Ciaran Kelly, Partner, Performance Improvement, PwC said:

“Setting up an IT cost management programme that delivers quick-win cost benefits is vitally important. However, doing it in a way that is sustainable and at the same time engages people and does not increase risk to the business can be challenging. Our report clearly sets out practical short and long term opportunities, typical saving areas and indicative scale of benefits.”

Pat Kelleher, Director, Performance Improvement, PwC added:

“As companies look to achieve significant, rapid cost reductions, the IT function is coming under increasing pressure to reduce its operational costs; reduce discretionary spend and provide the tools and infrastructure to help the business do more with less.”

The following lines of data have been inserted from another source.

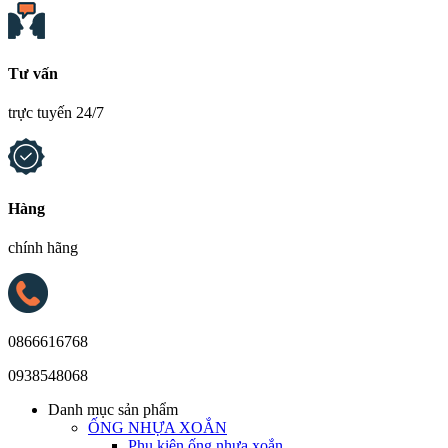
Tư vấn
trực tuyến 24/7
Hàng
chính hãng
0866616768
0938548068
Danh mục sản phẩm
ỐNG NHỰA XOẮN
Phụ kiện ống nhựa xoắn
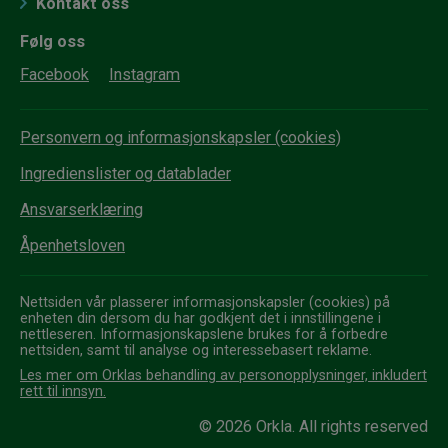
Kontakt oss
Følg oss
Facebook
Instagram
Personvern og informasjonskapsler (cookies)
Ingredienslister og datablader
Ansvarserklæring
Åpenhetsloven
Nettsiden vår plasserer informasjonskapsler (cookies) på
enheten din dersom du har godkjent det i innstillingene i
nettleseren. Informasjonskapslene brukes for å forbedre
nettsiden, samt til analyse og interessebasert reklame.
Les mer om Orklas behandling av personopplysninger, inkludert
rett til innsyn.
© 2026 Orkla. All rights reserved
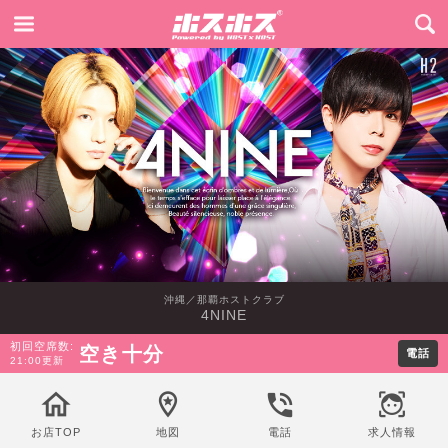
沖縄／那覇ホストクラブ
4NINE
初回空席数:
空き十分
電話
21:00更新
お店TOP
地図
電話
求人情報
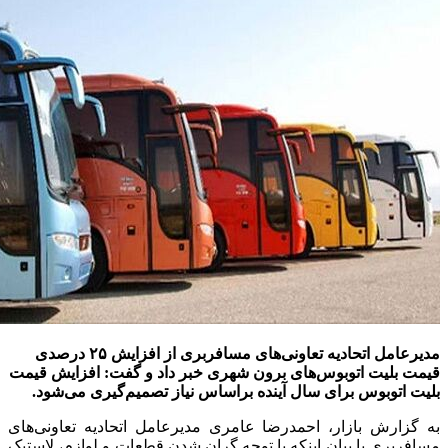
مدیرعامل اتحادیه تعاونی‌های مسافربری از افزایش ۲۵ درصدی
قیمت بلیت اتوبوس‌های برون شهری خبر داد و گفت: افزایش قیمت
بلیت اتوبوس برای سال آینده براساس نیاز تصمیم‌گیری می‌شود.
به گزارش بازار، احمدرضا عامری مدیرعامل اتحادیه تعاونی‌های
مسافربری با بیان اینکه با توجه گران شدن قطعات و لوازم، لاستیک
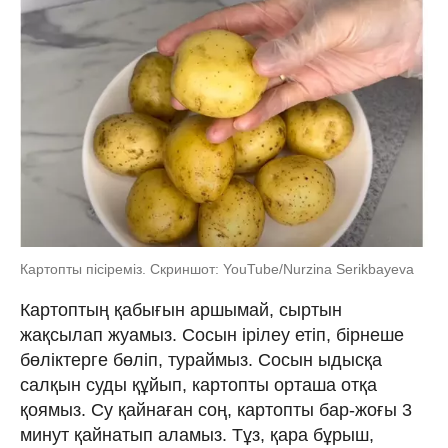
Картопты пісіреміз. Скриншот: YouTube/Nurzina Serikbayeva
Картоптың қабығын аршымай, сыртын
жақсылап жуамыз. Сосын ірілеу етіп, бірнеше
бөліктерге бөліп, тураймыз. Сосын ыдысқа
салқын суды құйып, картопты орташа отқа
қоямыз. Су қайнаған соң, картопты бар-жоғы 3
минут қайнатып аламыз. Тұз, қара бұрыш,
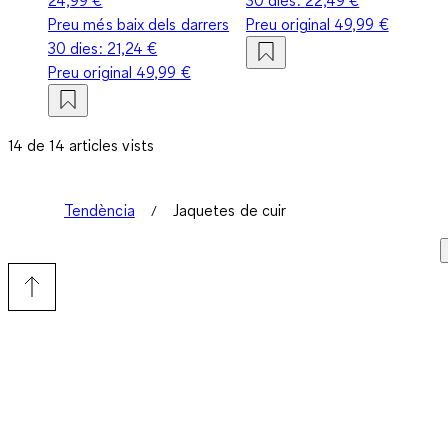
Preu més baix dels darrers
Preu original
49,99 €
30 dies:
21,24 €
Preu original
49,99 €
14 de 14 articles vists
Tendència
Jaquetes de cuir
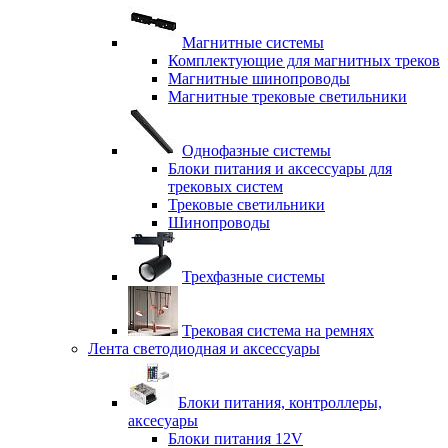
Магнитные системы
Комплектующие для магнитных треков
Магнитные шинопроводы
Магнитные трековые светильники
Однофазные системы
Блоки питания и аксессуары для
трековых систем
Трековые светильники
Шинопроводы
Трехфазные системы
Трековая система на ремнях
Лента светодиодная и аксессуары
Блоки питания, контроллеры,
аксесуары
Блоки питания 12V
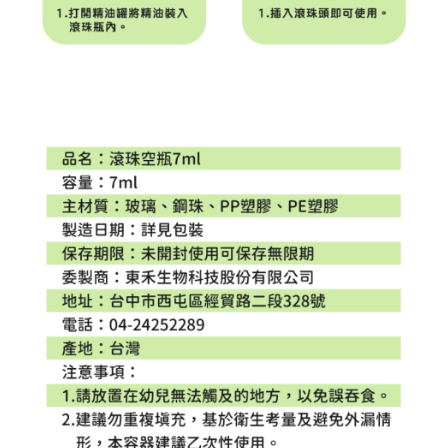
４．使用「AFTEE先享後付」時，將依據個別帳號之用戶狀況，依本公司即
時審查核予不同之上限額度；若仍有額度不足之情形，本公司將視審查結果
請求用戶進行身份認證。
５．嚴禁一人註冊多個帳號或使用他人資訊註冊。若發現惡意使用之情形，
恩沛科技股份有限公司將有權停止該用戶之使用額度並採取法律行動。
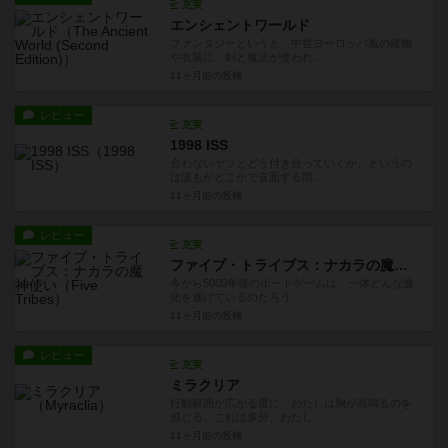
充実
エンシェントワールド
ファンタジーというと、中世ヨーロッパ風の建物
や衣装に、剣と魔法が使われ...
11ヶ月前
の投稿
レビュー
充実
1998 ISS
合わないヤツとどう付き合っていくか、というの
は誰もがどこかで直面する問...
11ヶ月前
の投稿
レビュー
充実
ファイブ・トライブス：ナカラの魔神使い
今から5000年後のボードゲームは、一体どんな進
化を遂げているのだろう...
11ヶ月前
の投稿
レビュー
充実
ミラクリア
行動範囲が広がる度に、わたしは胸が高鳴るのを
感じる。これは多分、わたし...
11ヶ月前
の投稿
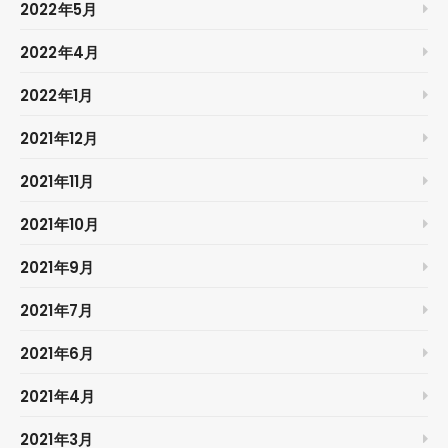
2022年5月
2022年4月
2022年1月
2021年12月
2021年11月
2021年10月
2021年9月
2021年7月
2021年6月
2021年4月
2021年3月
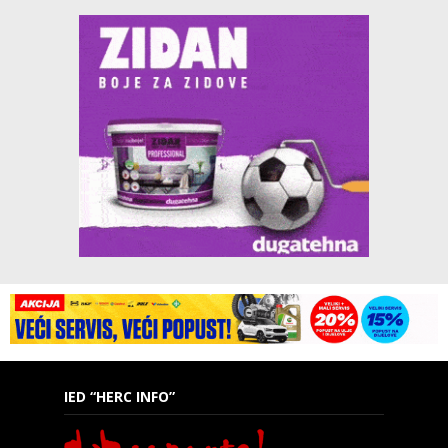
IED “HERC INFO”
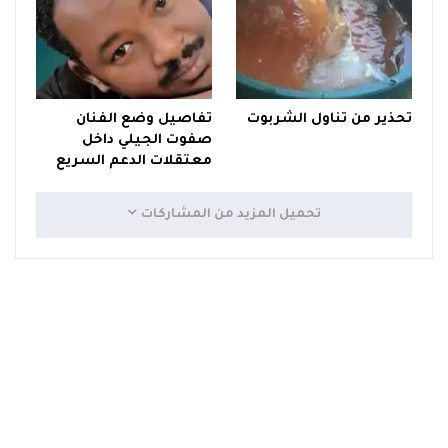
تحذير من تناول الشربوت
تفاصيل وضع الفنان
صفوت الجيلي داخل
معتقلات الدعم السريع
تحميل المزيد من المشاركات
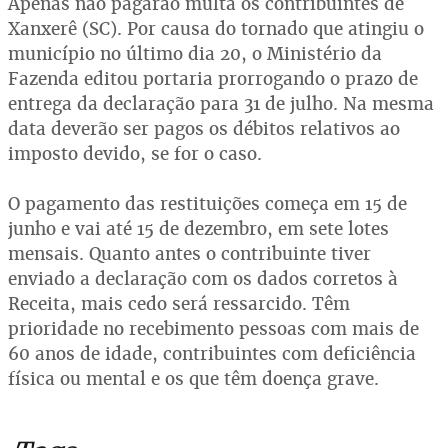
Apenas não pagarão multa os contribuintes de
Xanxerê (SC). Por causa do tornado que atingiu o
município no último dia 20, o Ministério da
Fazenda editou portaria prorrogando o prazo de
entrega da declaração para 31 de julho. Na mesma
data deverão ser pagos os débitos relativos ao
imposto devido, se for o caso.
O pagamento das restituições começa em 15 de
junho e vai até 15 de dezembro, em sete lotes
mensais. Quanto antes o contribuinte tiver
enviado a declaração com os dados corretos à
Receita, mais cedo será ressarcido. Têm
prioridade no recebimento pessoas com mais de
60 anos de idade, contribuintes com deficiência
física ou mental e os que têm doença grave.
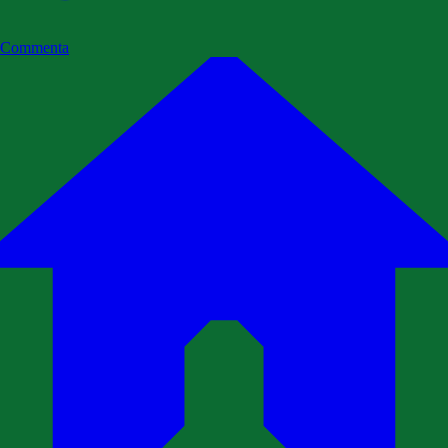
Commenta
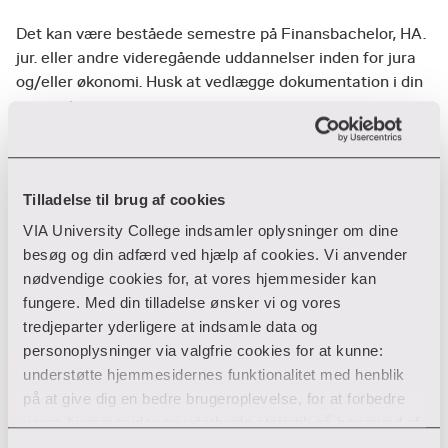
Det kan være beståede semestre på Finansbachelor, HA.
jur. eller andre videregående uddannelser inden for jura
og/eller økonomi. Husk at vedlægge dokumentation i din
ansøgning.
Vi vurderer først om du kan få merit efter, du er optaget,
men det vil som udgangspunkt ske inden studiestart. Det
Tilladelse til brug af cookies
er altid en individuel konkret vurdering om du kan tildeles
merit.
VIA University College indsamler oplysninger om dine
besøg og din adfærd ved hjælp af cookies. Vi anvender
Kontakt
nødvendige cookies for, at vores hjemmesider kan
Hvis du har spørgsmål om merit er du velkommen til at
fungere. Med din tilladelse ønsker vi og vores
kontakte en studievejleder.
tredjeparter yderligere at indsamle data og
personoplysninger via valgfrie cookies for at kunne:
Kontakt studievejleder
understøtte hjemmesidernes funktionalitet med henblik
på at give dig en bedre brugeroplevelse, for at forbedre
vores hjemmesider og udarbejde statistik på baggrund af
analyser samt for at målrette markedsføring via andre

“Tangible benefits need to be delivered quickly. However, any short term cost savings need to be delivered without compromising future flexibility and in a way that does not lead to the introduction of inefficiencies elsewhere in the organisation.”

Ciaran Kelly concluded:

“Our approach to cost reduction is underpinned by a framework that addresses strategy, structure, people and processes as well as technology. Only by looking at all five dimensions can genuine opportunities be identified to reduce cost and support the delivery of an IT service which supports growth strategies and provides a flexible platform for the future.”

ENDS

The 7 key factors that should be considered when contemplating an IT cost management programme are:

  • Cost cutting needs to be mandated from the top. IT leaders need to demonstrate and be seen to demonstrate strong leadership.
  • The programme and its initiatives need to be designed to really get to the root cause of what is driving IT costs, not just the symptoms. Failing to do this will result in costs growing back over time.
  • Begin with the demand for IT service and be clear on what the customer needs. This means being clear on who and how current service and requirement levels are set.
  • Any cost cutting should be part of a strategic approach to understand the IT cost base and generate competitive advantage for the business.
  • Robust benefit and programme measures need to be put in place to monitor and track progress. Mechanisms need to be in place to enable rapid corrective action to be taken if benefits are not being delivered.
  • Consider how new technologies could be leveraged to deliver cost savings e.g. virtualisation, cloud computing, opensource software.
  • Cost savings from head count reductions or restructuring need to be underpinned by process change. If work processes aren’t changed to reflect new IT organisation structures and models, productivity will suffer in the short term and costs will grow back over time.